Whenever a line carries the word "casing", pull it out of the entries.

[Task data]:
§
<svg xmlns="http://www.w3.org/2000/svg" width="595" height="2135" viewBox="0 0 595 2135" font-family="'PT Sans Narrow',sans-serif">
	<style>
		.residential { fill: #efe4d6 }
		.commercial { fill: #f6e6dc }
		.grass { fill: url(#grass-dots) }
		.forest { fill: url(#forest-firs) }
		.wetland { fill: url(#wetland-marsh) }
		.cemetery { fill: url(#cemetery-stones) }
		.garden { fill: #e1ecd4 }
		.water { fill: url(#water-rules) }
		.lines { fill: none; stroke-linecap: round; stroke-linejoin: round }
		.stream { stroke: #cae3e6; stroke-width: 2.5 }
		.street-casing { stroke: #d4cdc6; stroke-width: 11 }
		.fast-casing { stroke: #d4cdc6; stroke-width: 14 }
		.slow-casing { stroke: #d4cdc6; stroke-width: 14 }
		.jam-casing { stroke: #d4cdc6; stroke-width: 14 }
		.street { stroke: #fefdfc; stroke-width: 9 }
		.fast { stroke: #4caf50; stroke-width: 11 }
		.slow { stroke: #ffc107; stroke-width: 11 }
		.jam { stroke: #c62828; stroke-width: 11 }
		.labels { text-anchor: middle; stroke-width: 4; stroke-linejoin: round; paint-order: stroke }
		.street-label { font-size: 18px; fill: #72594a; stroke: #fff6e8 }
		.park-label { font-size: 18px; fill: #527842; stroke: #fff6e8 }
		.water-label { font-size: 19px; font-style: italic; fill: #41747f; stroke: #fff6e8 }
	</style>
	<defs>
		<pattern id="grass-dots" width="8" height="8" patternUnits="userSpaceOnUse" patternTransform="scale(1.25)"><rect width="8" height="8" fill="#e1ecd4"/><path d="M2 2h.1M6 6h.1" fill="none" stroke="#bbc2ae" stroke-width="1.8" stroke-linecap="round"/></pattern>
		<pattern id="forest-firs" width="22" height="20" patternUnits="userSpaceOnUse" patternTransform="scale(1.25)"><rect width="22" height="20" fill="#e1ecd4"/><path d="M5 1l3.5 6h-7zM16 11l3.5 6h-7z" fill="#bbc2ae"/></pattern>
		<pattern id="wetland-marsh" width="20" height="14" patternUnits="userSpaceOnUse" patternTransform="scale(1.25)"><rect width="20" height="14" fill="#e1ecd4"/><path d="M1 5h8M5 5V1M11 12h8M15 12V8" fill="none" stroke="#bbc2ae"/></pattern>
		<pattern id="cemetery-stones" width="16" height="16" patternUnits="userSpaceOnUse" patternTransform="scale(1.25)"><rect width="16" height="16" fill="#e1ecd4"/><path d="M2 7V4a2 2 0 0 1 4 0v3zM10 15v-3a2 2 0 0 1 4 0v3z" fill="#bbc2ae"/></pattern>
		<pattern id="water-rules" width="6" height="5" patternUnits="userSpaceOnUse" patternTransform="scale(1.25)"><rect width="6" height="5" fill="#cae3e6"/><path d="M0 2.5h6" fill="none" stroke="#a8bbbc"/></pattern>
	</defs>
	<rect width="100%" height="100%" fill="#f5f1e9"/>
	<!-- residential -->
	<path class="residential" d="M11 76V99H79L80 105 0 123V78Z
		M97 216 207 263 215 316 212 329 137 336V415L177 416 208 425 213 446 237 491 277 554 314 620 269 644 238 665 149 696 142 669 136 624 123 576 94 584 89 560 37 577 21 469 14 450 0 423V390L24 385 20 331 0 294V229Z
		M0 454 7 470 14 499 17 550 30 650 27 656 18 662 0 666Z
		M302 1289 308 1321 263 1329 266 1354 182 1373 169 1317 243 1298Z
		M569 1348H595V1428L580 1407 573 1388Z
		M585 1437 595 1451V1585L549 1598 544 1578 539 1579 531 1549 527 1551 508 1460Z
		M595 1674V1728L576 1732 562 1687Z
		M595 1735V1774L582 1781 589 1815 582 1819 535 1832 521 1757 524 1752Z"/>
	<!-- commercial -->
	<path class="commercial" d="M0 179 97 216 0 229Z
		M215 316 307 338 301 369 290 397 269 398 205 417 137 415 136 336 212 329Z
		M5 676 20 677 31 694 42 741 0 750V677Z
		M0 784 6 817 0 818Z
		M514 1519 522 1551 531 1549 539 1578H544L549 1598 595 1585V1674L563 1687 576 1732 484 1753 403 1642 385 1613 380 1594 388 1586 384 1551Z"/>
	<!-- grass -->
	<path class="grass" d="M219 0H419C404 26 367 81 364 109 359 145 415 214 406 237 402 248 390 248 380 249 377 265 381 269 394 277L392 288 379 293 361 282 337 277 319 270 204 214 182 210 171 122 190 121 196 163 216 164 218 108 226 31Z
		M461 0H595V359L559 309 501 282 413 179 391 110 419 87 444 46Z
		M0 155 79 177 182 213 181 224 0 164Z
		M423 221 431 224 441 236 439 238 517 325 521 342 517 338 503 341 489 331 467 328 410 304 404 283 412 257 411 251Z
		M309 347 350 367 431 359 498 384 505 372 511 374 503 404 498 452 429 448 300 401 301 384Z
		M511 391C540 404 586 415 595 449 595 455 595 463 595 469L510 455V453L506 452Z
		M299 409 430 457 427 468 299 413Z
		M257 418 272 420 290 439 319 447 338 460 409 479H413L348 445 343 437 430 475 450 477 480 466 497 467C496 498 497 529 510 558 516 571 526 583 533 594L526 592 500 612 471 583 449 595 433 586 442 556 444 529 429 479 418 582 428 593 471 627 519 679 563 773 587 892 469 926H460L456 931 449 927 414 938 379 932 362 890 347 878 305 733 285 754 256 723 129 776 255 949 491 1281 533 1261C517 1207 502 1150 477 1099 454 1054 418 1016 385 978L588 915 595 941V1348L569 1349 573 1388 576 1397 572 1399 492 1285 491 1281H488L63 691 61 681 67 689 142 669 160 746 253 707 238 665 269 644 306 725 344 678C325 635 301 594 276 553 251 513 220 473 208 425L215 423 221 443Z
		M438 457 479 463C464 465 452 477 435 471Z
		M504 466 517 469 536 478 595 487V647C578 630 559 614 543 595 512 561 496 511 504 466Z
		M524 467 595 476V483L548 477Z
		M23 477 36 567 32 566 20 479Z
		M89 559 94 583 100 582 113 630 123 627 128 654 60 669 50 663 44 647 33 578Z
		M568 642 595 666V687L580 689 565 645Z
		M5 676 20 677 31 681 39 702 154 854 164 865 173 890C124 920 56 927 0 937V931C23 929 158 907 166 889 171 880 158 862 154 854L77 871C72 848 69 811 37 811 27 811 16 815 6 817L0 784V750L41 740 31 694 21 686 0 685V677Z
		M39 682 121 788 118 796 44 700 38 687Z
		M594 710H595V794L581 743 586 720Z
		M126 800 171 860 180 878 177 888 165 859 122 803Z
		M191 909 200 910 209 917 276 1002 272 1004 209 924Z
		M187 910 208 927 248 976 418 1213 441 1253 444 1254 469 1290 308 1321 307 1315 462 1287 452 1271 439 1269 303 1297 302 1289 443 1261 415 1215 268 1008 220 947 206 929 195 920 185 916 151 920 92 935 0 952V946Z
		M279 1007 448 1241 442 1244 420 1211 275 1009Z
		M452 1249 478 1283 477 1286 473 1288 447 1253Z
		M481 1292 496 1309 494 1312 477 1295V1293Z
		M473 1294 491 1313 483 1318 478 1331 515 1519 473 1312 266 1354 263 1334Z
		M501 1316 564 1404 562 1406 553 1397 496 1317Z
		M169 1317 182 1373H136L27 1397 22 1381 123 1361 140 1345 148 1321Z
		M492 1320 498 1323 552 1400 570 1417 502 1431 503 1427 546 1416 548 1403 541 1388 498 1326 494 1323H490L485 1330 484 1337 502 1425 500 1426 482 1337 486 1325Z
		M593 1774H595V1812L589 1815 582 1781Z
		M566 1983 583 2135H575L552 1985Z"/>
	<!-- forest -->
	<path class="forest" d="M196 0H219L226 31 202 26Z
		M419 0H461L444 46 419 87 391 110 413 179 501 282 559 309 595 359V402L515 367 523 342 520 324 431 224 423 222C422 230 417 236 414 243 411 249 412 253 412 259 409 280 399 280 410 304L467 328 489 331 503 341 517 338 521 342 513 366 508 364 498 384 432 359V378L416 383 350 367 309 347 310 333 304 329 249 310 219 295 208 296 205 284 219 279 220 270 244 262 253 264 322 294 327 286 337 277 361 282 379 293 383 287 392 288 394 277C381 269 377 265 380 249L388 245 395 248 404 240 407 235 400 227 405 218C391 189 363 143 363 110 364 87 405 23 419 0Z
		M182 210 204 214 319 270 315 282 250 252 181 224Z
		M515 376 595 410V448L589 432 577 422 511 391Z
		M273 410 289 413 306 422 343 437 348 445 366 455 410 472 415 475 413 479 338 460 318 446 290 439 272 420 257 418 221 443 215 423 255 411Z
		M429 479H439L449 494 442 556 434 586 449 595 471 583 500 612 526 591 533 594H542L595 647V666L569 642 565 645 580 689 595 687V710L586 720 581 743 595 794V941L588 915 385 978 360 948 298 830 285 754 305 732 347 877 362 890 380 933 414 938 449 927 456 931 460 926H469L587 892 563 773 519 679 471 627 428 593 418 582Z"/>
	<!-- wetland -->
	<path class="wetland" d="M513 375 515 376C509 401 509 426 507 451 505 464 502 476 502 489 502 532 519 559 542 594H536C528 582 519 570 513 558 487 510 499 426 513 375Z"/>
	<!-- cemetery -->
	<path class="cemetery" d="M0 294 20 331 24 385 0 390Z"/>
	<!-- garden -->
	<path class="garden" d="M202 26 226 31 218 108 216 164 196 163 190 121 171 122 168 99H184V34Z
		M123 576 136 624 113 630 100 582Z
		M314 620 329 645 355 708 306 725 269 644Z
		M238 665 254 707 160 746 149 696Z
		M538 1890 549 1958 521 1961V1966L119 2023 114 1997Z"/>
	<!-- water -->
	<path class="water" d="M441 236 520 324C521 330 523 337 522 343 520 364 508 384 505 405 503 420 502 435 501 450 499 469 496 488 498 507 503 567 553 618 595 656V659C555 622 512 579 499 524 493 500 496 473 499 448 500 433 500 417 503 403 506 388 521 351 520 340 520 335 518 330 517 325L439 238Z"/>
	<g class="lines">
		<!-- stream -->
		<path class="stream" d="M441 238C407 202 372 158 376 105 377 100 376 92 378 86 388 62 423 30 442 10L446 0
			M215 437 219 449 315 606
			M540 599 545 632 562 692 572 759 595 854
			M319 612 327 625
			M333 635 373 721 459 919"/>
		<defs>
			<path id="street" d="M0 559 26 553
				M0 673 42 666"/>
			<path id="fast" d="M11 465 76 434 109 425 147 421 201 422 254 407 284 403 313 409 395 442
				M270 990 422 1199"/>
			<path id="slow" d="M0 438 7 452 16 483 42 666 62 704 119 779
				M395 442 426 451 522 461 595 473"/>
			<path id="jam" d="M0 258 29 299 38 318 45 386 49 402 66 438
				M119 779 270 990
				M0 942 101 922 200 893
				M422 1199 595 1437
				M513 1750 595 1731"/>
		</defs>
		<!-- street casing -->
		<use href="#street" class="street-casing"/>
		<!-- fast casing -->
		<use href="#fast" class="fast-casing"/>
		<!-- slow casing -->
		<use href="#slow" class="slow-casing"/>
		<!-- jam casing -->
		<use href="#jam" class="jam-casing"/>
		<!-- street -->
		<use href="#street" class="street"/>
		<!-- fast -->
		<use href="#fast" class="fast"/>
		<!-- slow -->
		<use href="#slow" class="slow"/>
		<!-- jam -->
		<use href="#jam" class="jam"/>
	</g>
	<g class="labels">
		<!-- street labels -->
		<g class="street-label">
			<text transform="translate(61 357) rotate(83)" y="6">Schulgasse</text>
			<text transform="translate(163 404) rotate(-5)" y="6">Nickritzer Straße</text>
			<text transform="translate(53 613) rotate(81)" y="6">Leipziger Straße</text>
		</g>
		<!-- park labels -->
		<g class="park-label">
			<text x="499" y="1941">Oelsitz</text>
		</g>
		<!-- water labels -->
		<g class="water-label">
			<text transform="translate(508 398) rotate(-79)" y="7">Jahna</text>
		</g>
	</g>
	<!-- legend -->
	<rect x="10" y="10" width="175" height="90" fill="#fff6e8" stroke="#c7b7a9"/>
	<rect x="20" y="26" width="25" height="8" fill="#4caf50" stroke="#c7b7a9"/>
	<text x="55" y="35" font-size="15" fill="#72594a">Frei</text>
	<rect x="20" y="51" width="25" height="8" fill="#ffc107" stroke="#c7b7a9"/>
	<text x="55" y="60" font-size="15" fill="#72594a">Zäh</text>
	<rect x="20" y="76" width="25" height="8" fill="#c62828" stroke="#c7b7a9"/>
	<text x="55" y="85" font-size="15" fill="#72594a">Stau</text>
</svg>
§
[Response box]:
		.street-casing { stroke: #d4cdc6; stroke-width: 11 }
		.fast-casing { stroke: #d4cdc6; stroke-width: 14 }
		.slow-casing { stroke: #d4cdc6; stroke-width: 14 }
		.jam-casing { stroke: #d4cdc6; stroke-width: 14 }
		<!-- street casing -->
		<use href="#street" class="street-casing"/>
		<!-- fast casing -->
		<use href="#fast" class="fast-casing"/>
		<!-- slow casing -->
		<use href="#slow" class="slow-casing"/>
		<!-- jam casing -->
		<use href="#jam" class="jam-casing"/>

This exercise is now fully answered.